- WHAT TO DO
Set down the lines of the records below word for word, starting at the first line and ending with the line that contains "We confirm a scattering can be done properly".
── AVAILABLE DATA
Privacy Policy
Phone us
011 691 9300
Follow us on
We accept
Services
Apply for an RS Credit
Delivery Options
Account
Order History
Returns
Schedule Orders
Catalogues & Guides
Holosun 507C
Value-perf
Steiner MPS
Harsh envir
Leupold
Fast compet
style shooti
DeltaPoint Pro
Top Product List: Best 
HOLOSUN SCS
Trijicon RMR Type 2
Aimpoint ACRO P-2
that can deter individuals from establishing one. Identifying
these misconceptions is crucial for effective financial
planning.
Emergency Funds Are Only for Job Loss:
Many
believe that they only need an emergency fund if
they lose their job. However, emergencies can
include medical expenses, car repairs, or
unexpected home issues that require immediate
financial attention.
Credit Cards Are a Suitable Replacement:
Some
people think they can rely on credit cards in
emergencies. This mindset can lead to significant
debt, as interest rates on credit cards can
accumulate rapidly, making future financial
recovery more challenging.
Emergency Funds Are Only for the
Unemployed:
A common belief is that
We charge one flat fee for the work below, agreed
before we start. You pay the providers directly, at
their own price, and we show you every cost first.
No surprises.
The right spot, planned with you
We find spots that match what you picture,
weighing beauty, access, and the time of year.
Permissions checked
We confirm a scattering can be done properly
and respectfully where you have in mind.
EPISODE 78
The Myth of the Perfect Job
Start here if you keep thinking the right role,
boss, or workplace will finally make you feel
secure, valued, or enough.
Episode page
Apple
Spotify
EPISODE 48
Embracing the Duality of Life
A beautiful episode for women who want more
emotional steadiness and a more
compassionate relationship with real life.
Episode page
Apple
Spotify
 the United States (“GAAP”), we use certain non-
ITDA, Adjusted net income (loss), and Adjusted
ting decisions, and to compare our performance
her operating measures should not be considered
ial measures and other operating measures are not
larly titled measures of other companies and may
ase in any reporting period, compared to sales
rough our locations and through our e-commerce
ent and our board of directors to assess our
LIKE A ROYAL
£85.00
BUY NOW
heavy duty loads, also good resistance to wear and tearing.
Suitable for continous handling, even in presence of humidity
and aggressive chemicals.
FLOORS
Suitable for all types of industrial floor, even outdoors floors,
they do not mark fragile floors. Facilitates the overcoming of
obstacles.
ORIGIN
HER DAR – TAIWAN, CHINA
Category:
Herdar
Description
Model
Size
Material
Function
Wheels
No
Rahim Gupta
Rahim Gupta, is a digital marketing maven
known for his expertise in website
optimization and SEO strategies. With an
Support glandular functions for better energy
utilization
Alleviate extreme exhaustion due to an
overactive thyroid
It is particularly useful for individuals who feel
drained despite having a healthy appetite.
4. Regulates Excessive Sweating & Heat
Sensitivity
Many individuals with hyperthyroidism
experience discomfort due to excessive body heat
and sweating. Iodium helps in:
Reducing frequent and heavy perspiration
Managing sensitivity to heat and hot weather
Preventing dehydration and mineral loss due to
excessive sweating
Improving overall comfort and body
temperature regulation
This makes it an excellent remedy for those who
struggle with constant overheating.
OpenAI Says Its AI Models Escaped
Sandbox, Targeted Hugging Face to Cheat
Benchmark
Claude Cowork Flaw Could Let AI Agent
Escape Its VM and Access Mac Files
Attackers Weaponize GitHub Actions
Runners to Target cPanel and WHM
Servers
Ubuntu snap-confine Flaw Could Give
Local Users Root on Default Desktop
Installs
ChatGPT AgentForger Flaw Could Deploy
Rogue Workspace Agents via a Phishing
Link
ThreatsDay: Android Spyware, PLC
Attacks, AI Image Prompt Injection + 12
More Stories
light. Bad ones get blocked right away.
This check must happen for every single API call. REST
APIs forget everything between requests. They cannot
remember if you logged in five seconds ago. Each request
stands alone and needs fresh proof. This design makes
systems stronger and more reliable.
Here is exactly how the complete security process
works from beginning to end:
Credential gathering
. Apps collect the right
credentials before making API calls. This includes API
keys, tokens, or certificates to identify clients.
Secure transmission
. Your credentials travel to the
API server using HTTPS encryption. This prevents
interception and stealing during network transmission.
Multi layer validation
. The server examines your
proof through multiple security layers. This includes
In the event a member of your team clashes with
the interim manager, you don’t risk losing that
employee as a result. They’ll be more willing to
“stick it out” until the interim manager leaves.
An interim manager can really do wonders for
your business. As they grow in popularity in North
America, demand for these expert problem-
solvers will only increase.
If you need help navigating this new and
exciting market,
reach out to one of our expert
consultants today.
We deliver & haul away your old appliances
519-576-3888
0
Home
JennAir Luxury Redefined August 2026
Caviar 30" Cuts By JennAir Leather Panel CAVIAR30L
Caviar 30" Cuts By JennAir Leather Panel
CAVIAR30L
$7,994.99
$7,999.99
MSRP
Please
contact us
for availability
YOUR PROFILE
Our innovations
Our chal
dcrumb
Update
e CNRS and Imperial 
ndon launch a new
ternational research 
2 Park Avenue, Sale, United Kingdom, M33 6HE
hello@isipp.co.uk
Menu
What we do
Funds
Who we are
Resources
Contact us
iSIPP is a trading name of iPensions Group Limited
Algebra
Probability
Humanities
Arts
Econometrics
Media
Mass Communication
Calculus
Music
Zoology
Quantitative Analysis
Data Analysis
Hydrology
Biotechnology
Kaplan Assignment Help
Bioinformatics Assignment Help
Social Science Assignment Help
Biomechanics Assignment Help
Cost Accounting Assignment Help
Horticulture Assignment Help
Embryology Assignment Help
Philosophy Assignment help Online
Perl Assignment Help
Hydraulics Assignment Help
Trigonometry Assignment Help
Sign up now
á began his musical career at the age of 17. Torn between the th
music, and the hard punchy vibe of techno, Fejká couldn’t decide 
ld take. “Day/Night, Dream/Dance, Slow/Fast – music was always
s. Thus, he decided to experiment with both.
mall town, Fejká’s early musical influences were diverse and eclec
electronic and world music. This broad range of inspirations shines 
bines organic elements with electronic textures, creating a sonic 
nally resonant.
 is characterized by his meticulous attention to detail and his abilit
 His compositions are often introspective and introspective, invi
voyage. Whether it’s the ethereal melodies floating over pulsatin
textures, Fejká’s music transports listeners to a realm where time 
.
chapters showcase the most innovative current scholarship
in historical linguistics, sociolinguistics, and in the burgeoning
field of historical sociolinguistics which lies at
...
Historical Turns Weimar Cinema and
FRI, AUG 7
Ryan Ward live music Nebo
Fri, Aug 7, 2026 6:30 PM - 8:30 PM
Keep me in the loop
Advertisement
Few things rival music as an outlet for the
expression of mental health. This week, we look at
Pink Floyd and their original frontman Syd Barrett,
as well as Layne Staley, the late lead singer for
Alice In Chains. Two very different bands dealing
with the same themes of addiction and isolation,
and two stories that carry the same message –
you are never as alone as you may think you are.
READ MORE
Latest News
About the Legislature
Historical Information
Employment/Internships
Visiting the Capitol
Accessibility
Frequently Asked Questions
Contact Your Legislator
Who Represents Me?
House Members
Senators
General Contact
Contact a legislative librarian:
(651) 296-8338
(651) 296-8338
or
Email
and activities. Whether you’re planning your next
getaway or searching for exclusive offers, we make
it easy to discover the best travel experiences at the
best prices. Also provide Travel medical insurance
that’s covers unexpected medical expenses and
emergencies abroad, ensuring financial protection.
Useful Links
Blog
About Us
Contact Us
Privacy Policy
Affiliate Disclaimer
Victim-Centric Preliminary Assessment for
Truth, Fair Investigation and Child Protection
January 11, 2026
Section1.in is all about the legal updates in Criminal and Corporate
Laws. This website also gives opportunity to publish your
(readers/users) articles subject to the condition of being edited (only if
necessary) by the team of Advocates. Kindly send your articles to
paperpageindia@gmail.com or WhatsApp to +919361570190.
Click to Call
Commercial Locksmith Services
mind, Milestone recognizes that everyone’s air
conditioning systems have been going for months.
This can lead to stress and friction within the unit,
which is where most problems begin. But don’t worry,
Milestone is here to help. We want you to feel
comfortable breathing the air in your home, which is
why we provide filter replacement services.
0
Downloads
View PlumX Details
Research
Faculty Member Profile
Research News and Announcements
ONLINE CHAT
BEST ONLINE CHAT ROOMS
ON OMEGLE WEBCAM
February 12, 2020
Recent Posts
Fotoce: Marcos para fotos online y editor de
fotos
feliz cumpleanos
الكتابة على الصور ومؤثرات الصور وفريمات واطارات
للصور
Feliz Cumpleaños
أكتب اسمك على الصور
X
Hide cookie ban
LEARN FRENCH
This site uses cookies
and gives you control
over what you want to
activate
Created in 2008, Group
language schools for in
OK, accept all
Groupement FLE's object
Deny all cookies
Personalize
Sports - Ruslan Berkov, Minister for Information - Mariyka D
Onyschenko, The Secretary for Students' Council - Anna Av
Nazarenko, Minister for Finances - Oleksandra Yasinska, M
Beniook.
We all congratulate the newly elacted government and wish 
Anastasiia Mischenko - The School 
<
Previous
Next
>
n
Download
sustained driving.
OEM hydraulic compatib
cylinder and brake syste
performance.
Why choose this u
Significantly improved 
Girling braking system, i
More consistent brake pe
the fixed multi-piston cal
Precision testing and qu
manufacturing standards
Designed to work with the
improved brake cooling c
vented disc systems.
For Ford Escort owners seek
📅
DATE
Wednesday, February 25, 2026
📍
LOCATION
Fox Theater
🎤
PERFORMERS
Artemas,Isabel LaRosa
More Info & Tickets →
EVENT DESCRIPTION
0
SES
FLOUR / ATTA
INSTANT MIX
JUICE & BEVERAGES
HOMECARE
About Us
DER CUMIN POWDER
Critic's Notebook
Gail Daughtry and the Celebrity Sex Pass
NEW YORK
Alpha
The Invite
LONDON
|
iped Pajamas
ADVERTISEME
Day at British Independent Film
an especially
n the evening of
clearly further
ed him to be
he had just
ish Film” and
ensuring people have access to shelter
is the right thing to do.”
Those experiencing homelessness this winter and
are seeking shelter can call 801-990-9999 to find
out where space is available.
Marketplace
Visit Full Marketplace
────
- TASK OUTPUT
Privacy Policy
Phone us
011 691 9300
Follow us on
We accept
Services
Apply for an RS Credit
Delivery Options
Account
Order History
Returns
Schedule Orders
Catalogues & Guides
Holosun 507C
Value-perf
Steiner MPS
Harsh envir
Leupold
Fast compet
style shooti
DeltaPoint Pro
Top Product List: Best 
HOLOSUN SCS
Trijicon RMR Type 2
Aimpoint ACRO P-2
that can deter individuals from establishing one. Identifying
these misconceptions is crucial for effective financial
planning.
Emergency Funds Are Only for Job Loss:
Many
believe that they only need an emergency fund if
they lose their job. However, emergencies can
include medical expenses, car repairs, or
unexpected home issues that require immediate
financial attention.
Credit Cards Are a Suitable Replacement:
Some
people think they can rely on credit cards in
emergencies. This mindset can lead to significant
debt, as interest rates on credit cards can
accumulate rapidly, making future financial
recovery more challenging.
Emergency Funds Are Only for the
Unemployed:
A common belief is that
We charge one flat fee for the work below, agreed
before we start. You pay the providers directly, at
their own price, and we show you every cost first.
No surprises.
The right spot, planned with you
We find spots that match what you picture,
weighing beauty, access, and the time of year.
Permissions checked
We confirm a scattering can be done properly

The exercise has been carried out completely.